The results of the study may partly be explained by the abscopal effect, aqn enhanced response from immunotherapy seen at metastatic sites outside of the initial radiation fields [7]. Even small doses of radiation therapy to single sites have been shown to trigger a heightened immune response at metastatic sites with immunotherapy, particularly in patients with low tumour PDL1 expression [12]. However, the optimal combinations, sequences and doses to generate an abscopal effect are not well defined [13]. There is also increasing preclinical and clinical evidence to suggest that irradiation of multiple sites may enhance the effects of immunotherapy compared to single-site irradiation [14]. Our study did not evaluate the effects of extrathoracic radiation, as only a small proportion of patients in the RT group had received extrathoracic radiation, and therefore could not be accurately generalised to the whole group.

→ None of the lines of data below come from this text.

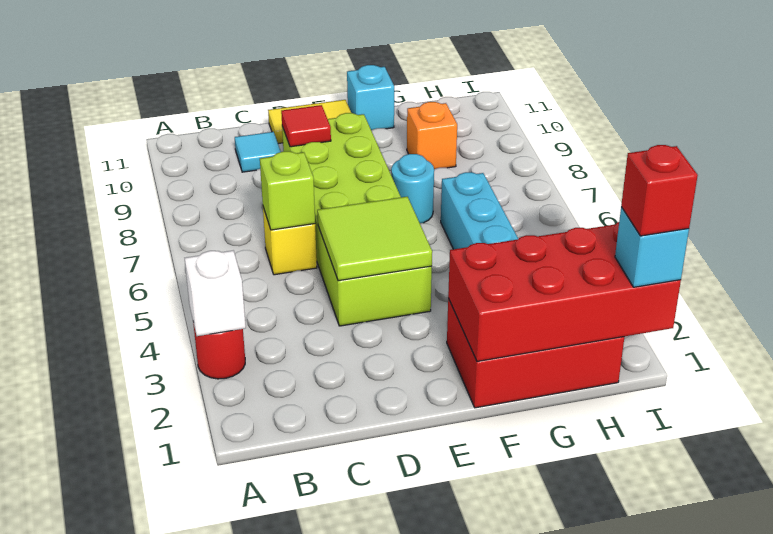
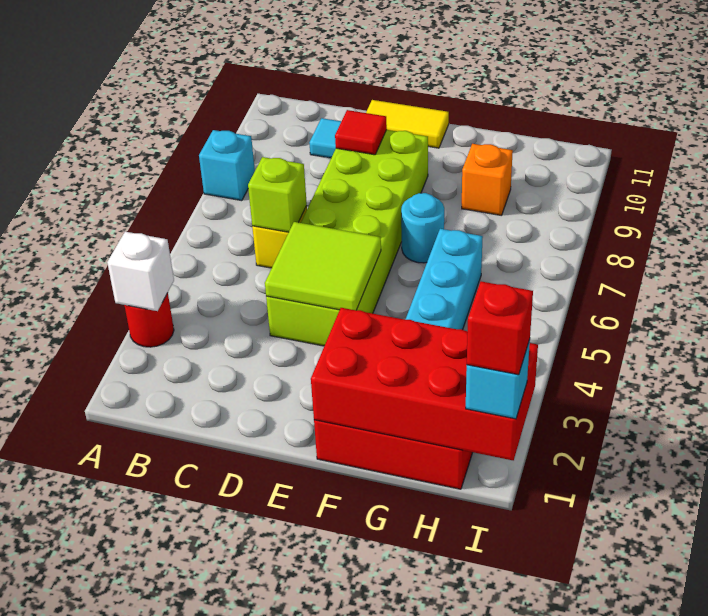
cyan brick F11 level 1 -> cyan brick A8 level 1

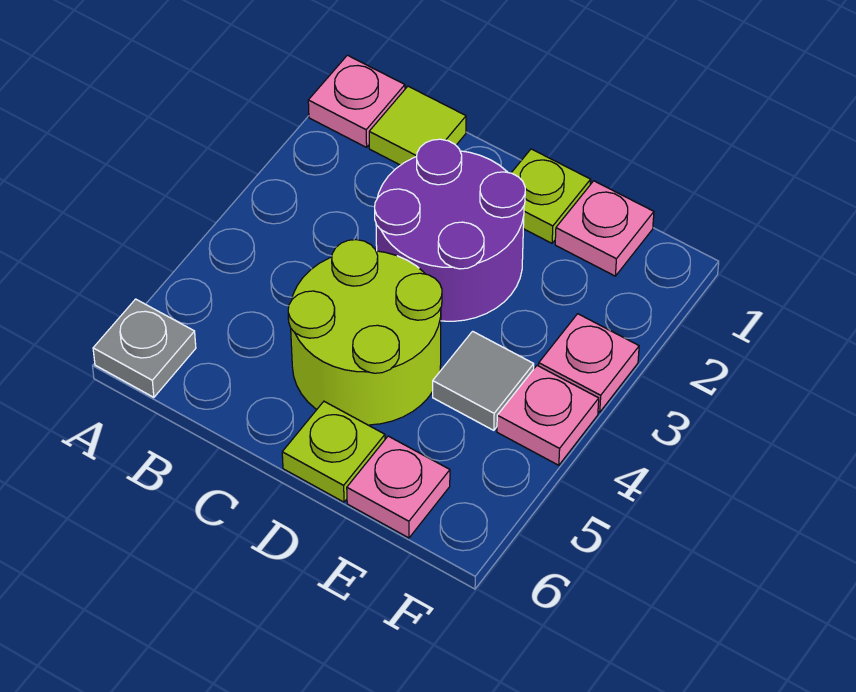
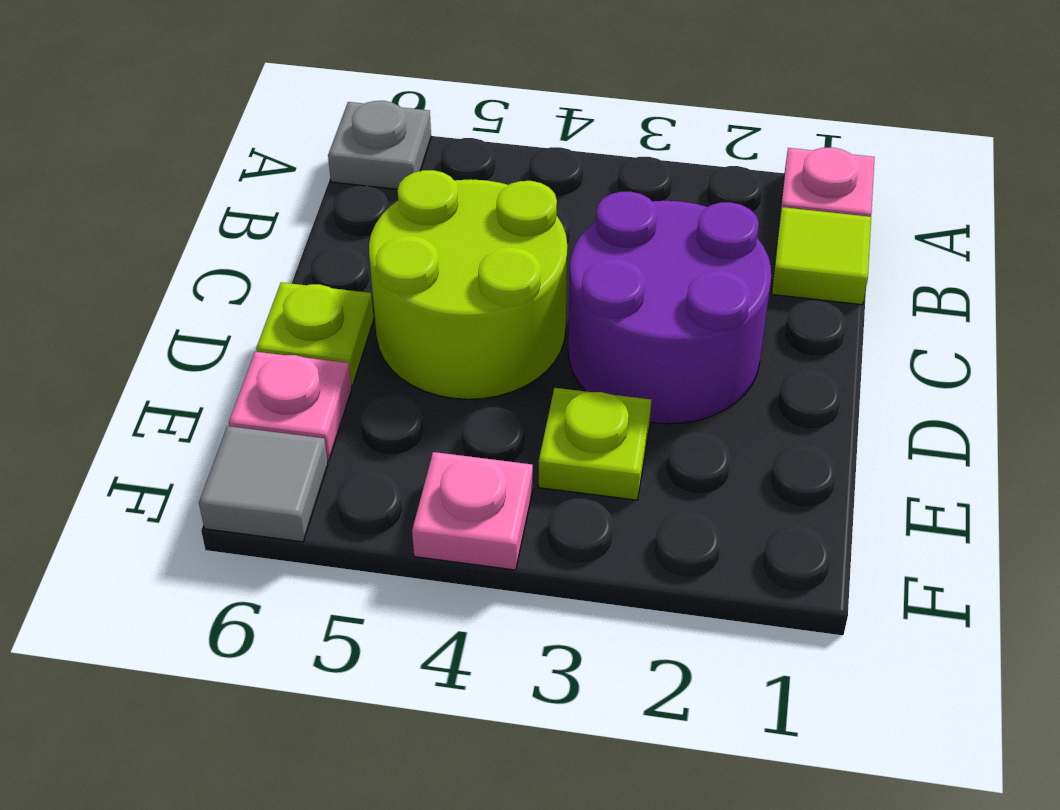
lime plate D1 level 1 -> lime plate E3 level 1
pink plate E1 level 1 -> none
grey tile E4 level 1 -> grey tile F6 level 1
pink plate F3 level 1 -> none

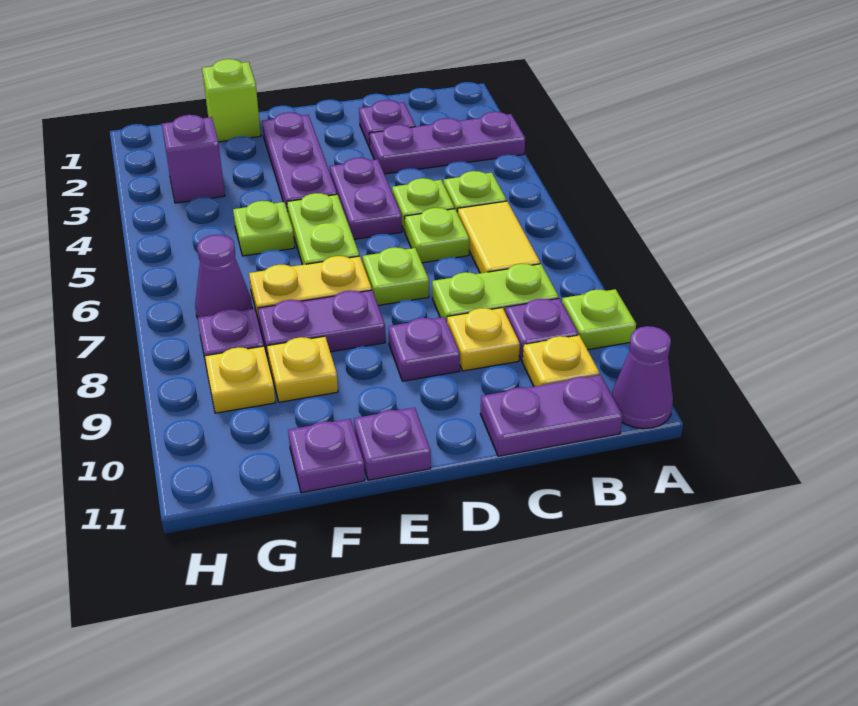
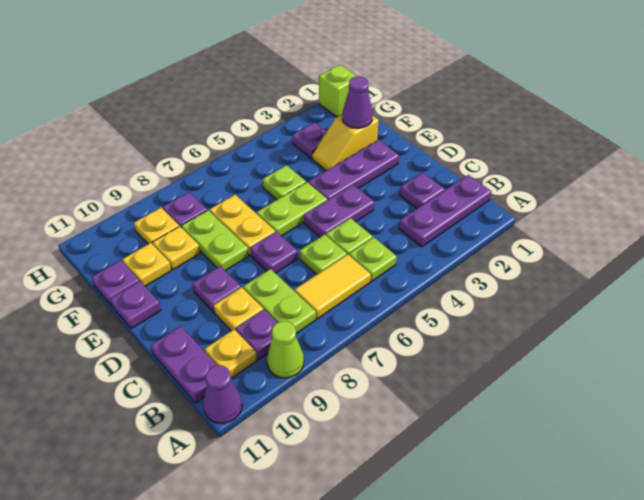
purple plate A3:C3 level 1 -> purple plate B1:B3 level 1
lime plate A9 level 1 -> lime cone A9 level 1
lime plate D7 level 1 -> purple plate D7 level 1
purple plate E8:F8 level 1 -> lime plate E8:F8 level 1
lime brick F1 level 1 -> lime brick H1 level 1
none -> yellow slope F2:F3 level 1 top 2
none -> yellow plate F10 level 1
purple brick G3 level 1 -> purple plate G3 level 1
purple cone G7 level 1 -> purple cone F2 level 2

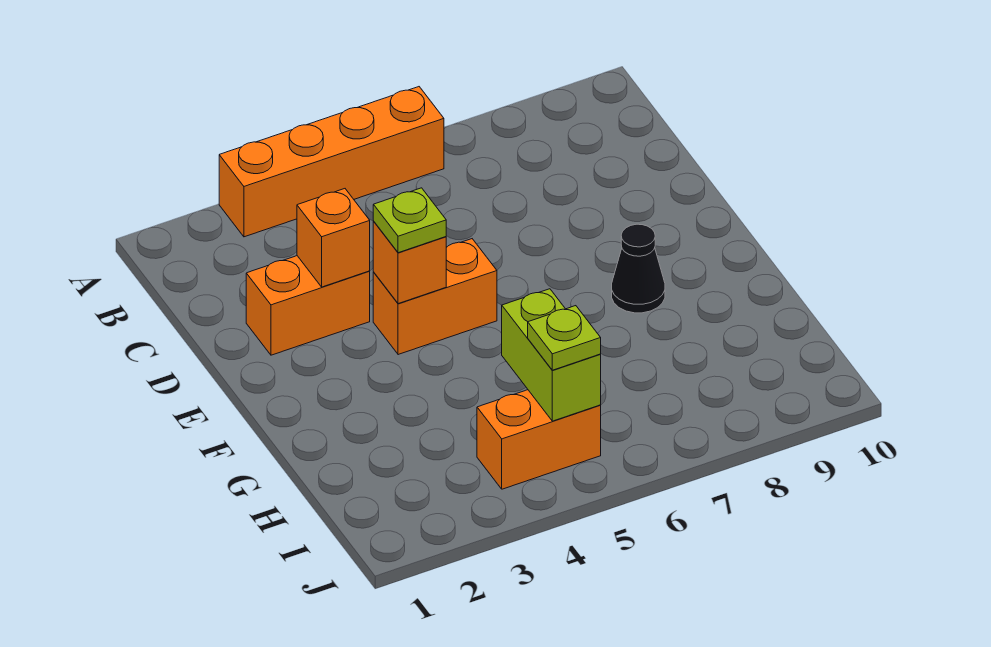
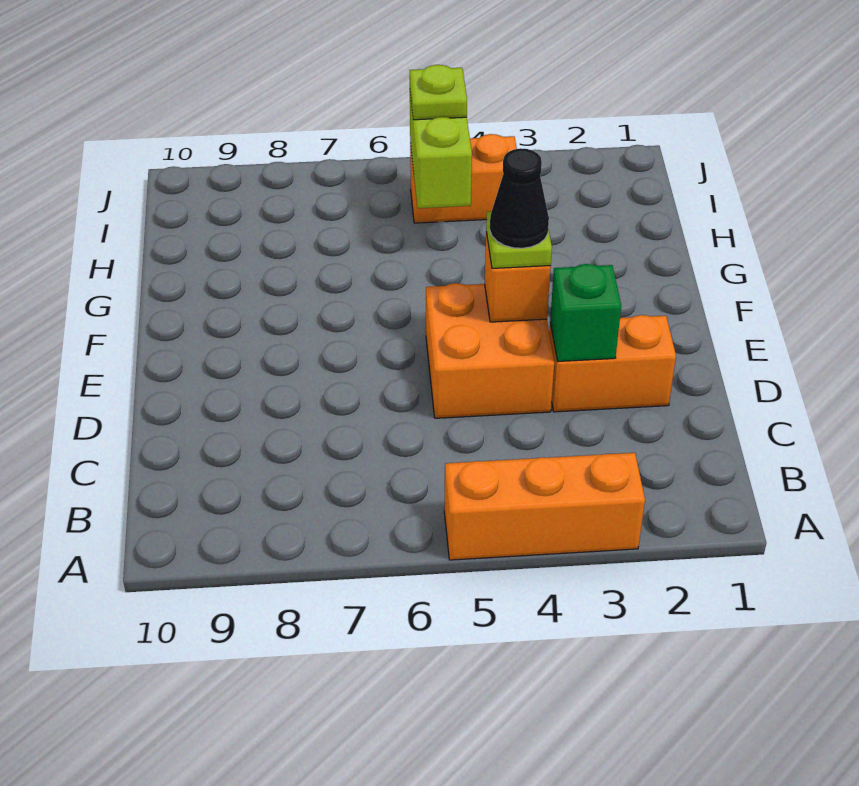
orange brick A3:A6 level 1 -> orange brick A3:A5 level 1
orange brick D3 level 2 -> green brick D3 level 2
orange brick E4:E5 level 1 -> orange brick D4:E5 level 1
black cone F8 level 1 -> black cone E4 level 4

This study has several limitations. Even though majority of patients in both the RT group and the control group had metastatic disease at the time of inclusion, the stage at the time of initial diagnosis was more likely to be stage III than stage IV in the RT group. The tumour burden at initial diagnosis and rate of progression of the malignancy prior to receiving nivolumab was not formally assessed, which raises the possibility of differences in disease severity between the two treatment groups. There was a trend towards a higher mean baseline serum lactate dehydrogenase (LDH) in the non-RT group, although this was not significantly different (380.5 versus 264.8 U·L⁻¹, p=0.08). A recent meta-analysis showed that a high pre-treatment LDH level correlated with shorter PFS and OS in patients treated with immunotherapy for NSCLC [15] but the effect sizes were small. There is evidence to suggest that due to the mechanism of action of immunotherapy agents, a significant disease response can be seen in some patients with high tumour burden [16]. Therefore, the rate of change in LDH with immunotherapy may be a better indirect marker of disease response [16], which was not assessed in our study. Furthermore, the study did not have sufficient power to detect statistically significant differences in disease response rates and adverse effects such as pneumonitis.

In summary, the present study shows new and interesting clinical data for radiation therapy augmenting the efficacy of immunotherapy, leading to better survival in advanced NSCLC. Despite the limitations, this pilot study provides valuable initial evidence in a real-world setting for a novel approach of therapy in advanced NSCLC. The results of larger randomised clinical trials are needed to determine the optimal doses and sequence of the combined therapy to gain the maximal clinical benefit.